## What is needed
In the dynamic programming passage below, what does g(i,j) represent?

## Supplied passage
****************************************
Algorithm (Dynamic Programming)
- Let $f(i,j)$ denote the maximum score collected when reaching $(i,j)$ when starting from lower right corner. And $g(i,j)$ be the number of paths to reach $f(i,j)$ when starting from the lower right corner.
- Then we have $$f(i,j)=\begin{cases}
B_{ij} & \text{if }i=R-1\text{ and }j=C-1\\\\
\underset{(n,m)\in\text{neighbors}(i,j)}{\max}\{B_{ij}+f(m,n)\} & \text{else}
\end{cases},$$ and $$g(i,j)=\begin{cases}
1 & \text{if }i=R-1\text{ and }j=C-1\\\\
\underset{(n,m)\in\mathrm{neighbors}(i,j)}{\sum}g(n,m)\cdot\mathbb{I}(f(m,n)+B_{ij}=f(i,j)) & \text{else}
\end{cases}.$$ Note that
neighbors
represents the valid neighbors of $(i,j),$ and its implementation is trivial.
****************************************
## Information provided
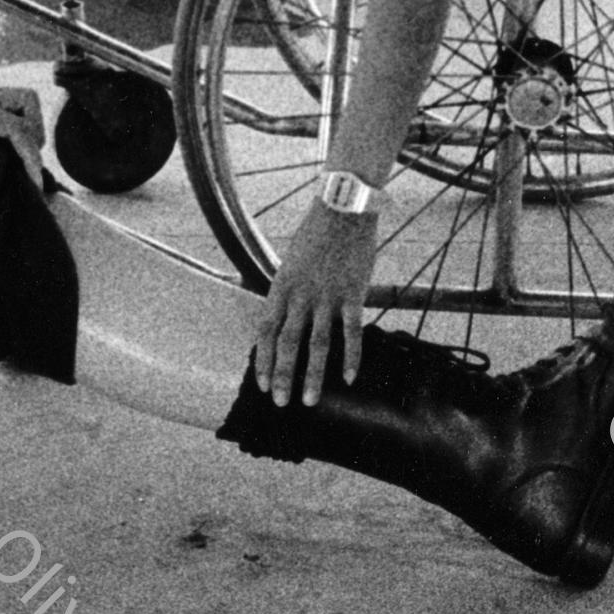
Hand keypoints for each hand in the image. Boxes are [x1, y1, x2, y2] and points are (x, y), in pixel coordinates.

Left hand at [254, 200, 378, 405]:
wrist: (342, 209)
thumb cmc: (316, 235)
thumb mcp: (291, 263)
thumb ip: (287, 293)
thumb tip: (282, 320)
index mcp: (281, 287)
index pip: (265, 331)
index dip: (262, 361)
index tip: (261, 385)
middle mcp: (300, 295)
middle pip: (287, 344)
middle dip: (282, 377)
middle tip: (280, 404)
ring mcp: (327, 296)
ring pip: (317, 344)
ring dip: (313, 376)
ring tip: (311, 401)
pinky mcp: (353, 294)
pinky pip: (351, 332)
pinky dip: (351, 357)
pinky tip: (349, 378)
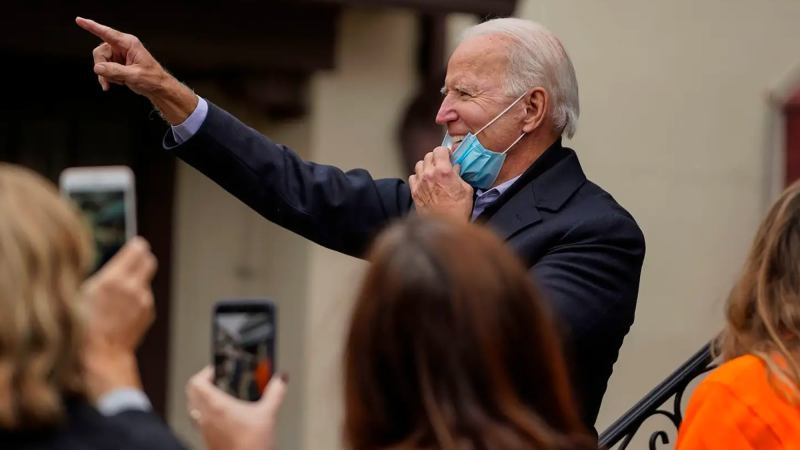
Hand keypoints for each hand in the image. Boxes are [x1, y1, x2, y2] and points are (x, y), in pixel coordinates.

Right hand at [75, 17, 197, 123]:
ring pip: (100, 61)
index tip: (79, 20)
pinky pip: (104, 68)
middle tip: (110, 79)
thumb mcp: (134, 76)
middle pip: (100, 52)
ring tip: (118, 82)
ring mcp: (119, 55)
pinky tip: (112, 84)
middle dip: (102, 66)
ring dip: (106, 74)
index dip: (92, 26)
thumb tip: (98, 67)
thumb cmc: (152, 79)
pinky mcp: (118, 64)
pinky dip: (106, 77)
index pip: (107, 33)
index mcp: (129, 44)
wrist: (157, 88)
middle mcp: (123, 47)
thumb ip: (115, 71)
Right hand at [81, 237, 156, 398]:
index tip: (134, 245)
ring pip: (145, 281)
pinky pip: (144, 297)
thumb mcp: (81, 294)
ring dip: (137, 281)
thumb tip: (116, 264)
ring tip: (118, 294)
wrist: (100, 356)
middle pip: (149, 261)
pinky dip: (137, 298)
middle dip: (142, 259)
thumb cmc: (83, 327)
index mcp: (113, 280)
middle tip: (132, 261)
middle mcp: (133, 288)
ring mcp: (144, 301)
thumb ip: (103, 275)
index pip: (137, 250)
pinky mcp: (148, 312)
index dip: (136, 246)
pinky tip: (121, 309)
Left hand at [186, 367, 287, 449]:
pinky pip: (199, 421)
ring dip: (202, 398)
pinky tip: (224, 416)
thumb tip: (281, 378)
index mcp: (216, 406)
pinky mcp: (207, 440)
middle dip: (203, 383)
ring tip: (220, 396)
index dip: (205, 372)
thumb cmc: (253, 445)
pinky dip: (206, 413)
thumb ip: (276, 392)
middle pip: (191, 393)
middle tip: (218, 380)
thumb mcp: (268, 413)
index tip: (218, 370)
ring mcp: (204, 430)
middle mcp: (205, 417)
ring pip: (193, 408)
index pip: (197, 382)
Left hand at [409, 147, 473, 220]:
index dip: (445, 152)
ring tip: (432, 173)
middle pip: (428, 155)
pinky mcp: (414, 192)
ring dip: (426, 166)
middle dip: (436, 158)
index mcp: (443, 171)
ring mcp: (420, 183)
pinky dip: (418, 177)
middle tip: (442, 164)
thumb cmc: (458, 210)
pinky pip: (412, 177)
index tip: (448, 156)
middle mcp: (429, 174)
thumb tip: (455, 169)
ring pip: (419, 164)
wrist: (446, 226)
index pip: (439, 150)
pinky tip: (425, 182)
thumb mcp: (466, 189)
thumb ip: (459, 175)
****************************************
## Result for this exercise
The number of paths to reach f(i,j) when starting from the lower right corner.